_EXERCISE REQUIREMENTS_: Repeat exactly, please, the opening lines of the data below, through and including the line where "bread [323,288,366,312] ->" sits.

*****

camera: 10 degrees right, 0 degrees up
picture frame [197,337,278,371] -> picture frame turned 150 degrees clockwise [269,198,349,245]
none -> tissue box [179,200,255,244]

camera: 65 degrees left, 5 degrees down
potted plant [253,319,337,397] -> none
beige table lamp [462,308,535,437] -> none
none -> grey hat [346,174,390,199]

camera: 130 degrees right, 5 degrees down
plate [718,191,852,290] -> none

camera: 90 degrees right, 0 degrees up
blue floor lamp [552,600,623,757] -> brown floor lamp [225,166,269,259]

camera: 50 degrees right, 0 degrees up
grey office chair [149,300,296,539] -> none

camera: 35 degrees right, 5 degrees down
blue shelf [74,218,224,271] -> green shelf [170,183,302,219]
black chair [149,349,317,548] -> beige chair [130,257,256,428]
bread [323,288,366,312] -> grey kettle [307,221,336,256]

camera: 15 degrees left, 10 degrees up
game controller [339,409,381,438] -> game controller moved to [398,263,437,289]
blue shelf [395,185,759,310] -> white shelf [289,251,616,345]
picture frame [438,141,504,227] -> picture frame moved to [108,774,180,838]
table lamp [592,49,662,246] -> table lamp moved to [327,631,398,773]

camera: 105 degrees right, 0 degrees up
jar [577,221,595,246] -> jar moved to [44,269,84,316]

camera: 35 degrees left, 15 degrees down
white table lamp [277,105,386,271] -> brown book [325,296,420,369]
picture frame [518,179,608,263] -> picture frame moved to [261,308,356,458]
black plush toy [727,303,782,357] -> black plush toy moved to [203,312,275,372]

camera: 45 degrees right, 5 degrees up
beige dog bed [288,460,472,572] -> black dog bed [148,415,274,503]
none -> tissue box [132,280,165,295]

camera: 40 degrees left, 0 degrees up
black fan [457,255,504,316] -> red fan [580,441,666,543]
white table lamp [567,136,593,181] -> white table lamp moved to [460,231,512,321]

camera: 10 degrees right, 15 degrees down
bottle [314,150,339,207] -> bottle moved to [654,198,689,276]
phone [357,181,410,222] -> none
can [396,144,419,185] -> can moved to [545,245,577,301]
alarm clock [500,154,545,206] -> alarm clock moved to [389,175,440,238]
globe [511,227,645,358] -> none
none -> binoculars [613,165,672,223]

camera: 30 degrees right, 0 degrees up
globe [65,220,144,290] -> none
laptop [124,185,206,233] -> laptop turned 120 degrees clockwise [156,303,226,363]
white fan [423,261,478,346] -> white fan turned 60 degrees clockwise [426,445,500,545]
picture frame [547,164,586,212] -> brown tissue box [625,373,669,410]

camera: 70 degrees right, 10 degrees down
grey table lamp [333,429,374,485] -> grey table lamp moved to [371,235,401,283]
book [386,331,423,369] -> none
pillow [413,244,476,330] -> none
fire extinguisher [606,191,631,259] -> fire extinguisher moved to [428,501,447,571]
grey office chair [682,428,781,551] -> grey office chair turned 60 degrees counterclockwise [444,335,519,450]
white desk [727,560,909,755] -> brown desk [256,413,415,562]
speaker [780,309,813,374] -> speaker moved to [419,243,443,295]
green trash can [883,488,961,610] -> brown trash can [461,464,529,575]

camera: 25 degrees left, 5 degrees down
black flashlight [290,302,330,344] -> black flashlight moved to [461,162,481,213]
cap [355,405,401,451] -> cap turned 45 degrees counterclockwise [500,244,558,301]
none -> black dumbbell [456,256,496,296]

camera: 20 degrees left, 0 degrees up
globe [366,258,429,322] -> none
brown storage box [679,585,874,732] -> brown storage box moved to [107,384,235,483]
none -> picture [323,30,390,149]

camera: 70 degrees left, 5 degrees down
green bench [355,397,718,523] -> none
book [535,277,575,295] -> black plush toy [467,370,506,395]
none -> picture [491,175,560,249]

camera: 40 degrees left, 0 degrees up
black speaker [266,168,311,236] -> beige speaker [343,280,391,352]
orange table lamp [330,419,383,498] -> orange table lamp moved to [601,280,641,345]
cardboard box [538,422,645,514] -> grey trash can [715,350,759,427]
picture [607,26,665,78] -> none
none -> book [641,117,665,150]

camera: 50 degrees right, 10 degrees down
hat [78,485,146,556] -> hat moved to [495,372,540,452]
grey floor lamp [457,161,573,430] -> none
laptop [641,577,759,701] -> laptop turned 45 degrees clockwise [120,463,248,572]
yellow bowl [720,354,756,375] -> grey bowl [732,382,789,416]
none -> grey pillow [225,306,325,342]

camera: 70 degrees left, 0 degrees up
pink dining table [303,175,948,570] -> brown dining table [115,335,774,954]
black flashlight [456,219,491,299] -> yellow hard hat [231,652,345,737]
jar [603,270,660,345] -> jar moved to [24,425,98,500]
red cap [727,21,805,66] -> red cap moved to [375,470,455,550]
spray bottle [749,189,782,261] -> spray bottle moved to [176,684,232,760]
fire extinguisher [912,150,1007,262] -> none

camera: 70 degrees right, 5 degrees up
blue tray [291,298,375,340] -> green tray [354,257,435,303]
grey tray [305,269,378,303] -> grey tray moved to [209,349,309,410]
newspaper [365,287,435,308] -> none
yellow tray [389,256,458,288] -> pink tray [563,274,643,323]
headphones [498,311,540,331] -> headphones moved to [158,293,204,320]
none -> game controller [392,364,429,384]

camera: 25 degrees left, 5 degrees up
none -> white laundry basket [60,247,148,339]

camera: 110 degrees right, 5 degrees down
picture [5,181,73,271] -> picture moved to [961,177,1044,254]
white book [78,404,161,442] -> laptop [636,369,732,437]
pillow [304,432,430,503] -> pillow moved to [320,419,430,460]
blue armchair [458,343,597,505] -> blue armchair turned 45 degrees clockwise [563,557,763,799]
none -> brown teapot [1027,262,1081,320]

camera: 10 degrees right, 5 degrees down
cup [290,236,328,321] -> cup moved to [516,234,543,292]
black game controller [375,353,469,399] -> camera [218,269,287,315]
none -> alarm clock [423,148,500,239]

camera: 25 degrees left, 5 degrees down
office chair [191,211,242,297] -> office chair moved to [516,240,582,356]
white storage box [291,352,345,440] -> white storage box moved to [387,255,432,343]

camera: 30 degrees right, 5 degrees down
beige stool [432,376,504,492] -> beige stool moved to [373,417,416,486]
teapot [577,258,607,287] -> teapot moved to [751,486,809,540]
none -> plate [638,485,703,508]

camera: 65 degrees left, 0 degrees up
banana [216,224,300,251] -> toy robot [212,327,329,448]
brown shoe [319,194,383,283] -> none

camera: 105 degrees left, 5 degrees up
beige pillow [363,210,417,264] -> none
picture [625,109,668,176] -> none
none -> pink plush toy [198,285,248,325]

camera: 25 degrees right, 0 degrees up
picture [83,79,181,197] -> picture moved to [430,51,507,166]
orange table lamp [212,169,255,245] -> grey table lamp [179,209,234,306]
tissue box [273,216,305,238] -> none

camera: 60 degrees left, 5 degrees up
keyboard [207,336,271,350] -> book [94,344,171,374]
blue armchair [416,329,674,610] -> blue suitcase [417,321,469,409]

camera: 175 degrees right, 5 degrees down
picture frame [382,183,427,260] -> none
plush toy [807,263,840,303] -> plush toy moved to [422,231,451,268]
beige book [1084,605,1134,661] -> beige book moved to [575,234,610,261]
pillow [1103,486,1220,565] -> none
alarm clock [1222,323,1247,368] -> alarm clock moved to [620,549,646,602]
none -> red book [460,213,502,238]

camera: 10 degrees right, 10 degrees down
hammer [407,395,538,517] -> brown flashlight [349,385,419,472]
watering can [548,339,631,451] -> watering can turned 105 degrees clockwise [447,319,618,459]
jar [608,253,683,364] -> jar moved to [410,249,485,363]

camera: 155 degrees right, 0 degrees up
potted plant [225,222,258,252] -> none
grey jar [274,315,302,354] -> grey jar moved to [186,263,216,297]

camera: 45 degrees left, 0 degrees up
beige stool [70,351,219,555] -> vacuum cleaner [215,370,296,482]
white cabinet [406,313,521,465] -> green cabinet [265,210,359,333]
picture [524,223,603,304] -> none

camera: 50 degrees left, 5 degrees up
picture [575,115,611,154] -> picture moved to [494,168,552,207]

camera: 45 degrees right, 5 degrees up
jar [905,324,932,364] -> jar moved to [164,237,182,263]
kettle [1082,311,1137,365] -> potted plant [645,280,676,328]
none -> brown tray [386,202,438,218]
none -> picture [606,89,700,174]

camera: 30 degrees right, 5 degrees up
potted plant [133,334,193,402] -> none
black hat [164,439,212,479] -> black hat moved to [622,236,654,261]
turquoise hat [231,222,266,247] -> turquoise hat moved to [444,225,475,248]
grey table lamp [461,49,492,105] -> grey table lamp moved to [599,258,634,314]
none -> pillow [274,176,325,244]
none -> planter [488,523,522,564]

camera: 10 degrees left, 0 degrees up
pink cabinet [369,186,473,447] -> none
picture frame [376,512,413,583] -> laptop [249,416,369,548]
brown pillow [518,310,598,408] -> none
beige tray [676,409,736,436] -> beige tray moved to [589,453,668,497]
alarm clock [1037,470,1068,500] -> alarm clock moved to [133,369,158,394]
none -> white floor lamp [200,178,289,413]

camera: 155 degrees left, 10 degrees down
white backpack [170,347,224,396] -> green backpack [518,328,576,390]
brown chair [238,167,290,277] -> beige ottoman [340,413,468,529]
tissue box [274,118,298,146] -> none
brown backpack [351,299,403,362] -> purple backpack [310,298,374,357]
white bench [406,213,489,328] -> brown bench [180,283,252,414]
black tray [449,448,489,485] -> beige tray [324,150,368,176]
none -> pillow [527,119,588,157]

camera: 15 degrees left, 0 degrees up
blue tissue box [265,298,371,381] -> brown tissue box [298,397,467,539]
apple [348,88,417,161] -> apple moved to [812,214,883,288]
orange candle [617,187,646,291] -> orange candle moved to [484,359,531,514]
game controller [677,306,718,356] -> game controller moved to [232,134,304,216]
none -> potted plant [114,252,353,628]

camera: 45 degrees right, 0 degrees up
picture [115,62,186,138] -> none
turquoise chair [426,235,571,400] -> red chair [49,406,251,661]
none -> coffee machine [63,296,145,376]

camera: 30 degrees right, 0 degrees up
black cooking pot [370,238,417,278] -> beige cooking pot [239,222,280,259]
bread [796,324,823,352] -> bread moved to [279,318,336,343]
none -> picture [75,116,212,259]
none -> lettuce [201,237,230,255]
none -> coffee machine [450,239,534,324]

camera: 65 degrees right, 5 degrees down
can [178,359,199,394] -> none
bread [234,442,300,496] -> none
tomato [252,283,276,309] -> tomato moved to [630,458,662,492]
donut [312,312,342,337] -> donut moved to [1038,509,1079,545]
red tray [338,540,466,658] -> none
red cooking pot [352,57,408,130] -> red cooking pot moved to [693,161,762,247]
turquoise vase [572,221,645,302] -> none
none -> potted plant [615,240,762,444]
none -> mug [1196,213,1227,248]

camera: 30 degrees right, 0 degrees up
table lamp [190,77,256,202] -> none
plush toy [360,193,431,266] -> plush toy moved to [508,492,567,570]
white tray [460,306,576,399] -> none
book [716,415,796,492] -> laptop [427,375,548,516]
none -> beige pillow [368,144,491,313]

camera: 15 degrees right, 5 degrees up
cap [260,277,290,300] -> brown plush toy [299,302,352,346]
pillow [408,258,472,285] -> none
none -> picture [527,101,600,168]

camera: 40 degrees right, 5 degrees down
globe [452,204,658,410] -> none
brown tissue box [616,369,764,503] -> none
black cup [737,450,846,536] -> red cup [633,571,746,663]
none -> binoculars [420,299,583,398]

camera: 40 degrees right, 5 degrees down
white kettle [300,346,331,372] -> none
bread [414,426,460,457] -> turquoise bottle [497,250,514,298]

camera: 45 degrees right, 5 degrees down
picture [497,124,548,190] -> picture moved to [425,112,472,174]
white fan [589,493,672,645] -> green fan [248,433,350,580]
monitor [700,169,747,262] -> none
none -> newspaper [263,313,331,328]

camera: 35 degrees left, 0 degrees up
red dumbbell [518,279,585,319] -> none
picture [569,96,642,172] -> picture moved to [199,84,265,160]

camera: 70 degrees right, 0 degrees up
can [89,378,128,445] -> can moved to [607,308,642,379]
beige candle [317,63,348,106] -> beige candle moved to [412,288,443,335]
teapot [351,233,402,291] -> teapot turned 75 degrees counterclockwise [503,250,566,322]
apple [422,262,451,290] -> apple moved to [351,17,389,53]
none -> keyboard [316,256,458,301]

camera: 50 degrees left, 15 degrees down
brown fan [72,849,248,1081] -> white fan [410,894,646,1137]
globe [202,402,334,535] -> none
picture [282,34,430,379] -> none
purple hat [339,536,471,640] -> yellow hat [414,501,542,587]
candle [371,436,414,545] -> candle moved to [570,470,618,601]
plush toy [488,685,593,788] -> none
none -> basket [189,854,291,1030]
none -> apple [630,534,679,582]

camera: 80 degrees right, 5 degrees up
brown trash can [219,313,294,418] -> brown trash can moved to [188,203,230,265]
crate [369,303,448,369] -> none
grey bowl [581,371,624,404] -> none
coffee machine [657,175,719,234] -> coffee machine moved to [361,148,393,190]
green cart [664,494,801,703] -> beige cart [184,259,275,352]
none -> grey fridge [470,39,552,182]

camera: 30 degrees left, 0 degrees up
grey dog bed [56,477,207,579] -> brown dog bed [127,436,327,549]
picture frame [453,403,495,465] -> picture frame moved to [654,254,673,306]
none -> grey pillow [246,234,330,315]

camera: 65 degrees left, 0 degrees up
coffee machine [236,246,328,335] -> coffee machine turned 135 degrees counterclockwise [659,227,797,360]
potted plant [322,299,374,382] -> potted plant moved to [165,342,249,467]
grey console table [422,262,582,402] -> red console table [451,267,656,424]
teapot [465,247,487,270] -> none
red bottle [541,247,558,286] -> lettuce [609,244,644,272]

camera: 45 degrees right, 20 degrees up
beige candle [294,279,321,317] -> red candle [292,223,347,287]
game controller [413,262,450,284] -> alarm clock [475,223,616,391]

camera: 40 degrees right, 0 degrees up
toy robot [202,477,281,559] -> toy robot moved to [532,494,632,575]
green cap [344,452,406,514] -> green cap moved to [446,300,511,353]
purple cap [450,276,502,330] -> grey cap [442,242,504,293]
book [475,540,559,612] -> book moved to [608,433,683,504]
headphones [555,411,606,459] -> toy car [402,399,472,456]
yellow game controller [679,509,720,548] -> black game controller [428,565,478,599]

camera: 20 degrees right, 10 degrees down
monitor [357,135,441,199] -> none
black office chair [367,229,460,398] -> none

*****

_FINAL ANSWER_:
camera: 10 degrees right, 0 degrees up
picture frame [197,337,278,371] -> picture frame turned 150 degrees clockwise [269,198,349,245]
none -> tissue box [179,200,255,244]

camera: 65 degrees left, 5 degrees down
potted plant [253,319,337,397] -> none
beige table lamp [462,308,535,437] -> none
none -> grey hat [346,174,390,199]

camera: 130 degrees right, 5 degrees down
plate [718,191,852,290] -> none

camera: 90 degrees right, 0 degrees up
blue floor lamp [552,600,623,757] -> brown floor lamp [225,166,269,259]

camera: 50 degrees right, 0 degrees up
grey office chair [149,300,296,539] -> none

camera: 35 degrees right, 5 degrees down
blue shelf [74,218,224,271] -> green shelf [170,183,302,219]
black chair [149,349,317,548] -> beige chair [130,257,256,428]
bread [323,288,366,312] -> grey kettle [307,221,336,256]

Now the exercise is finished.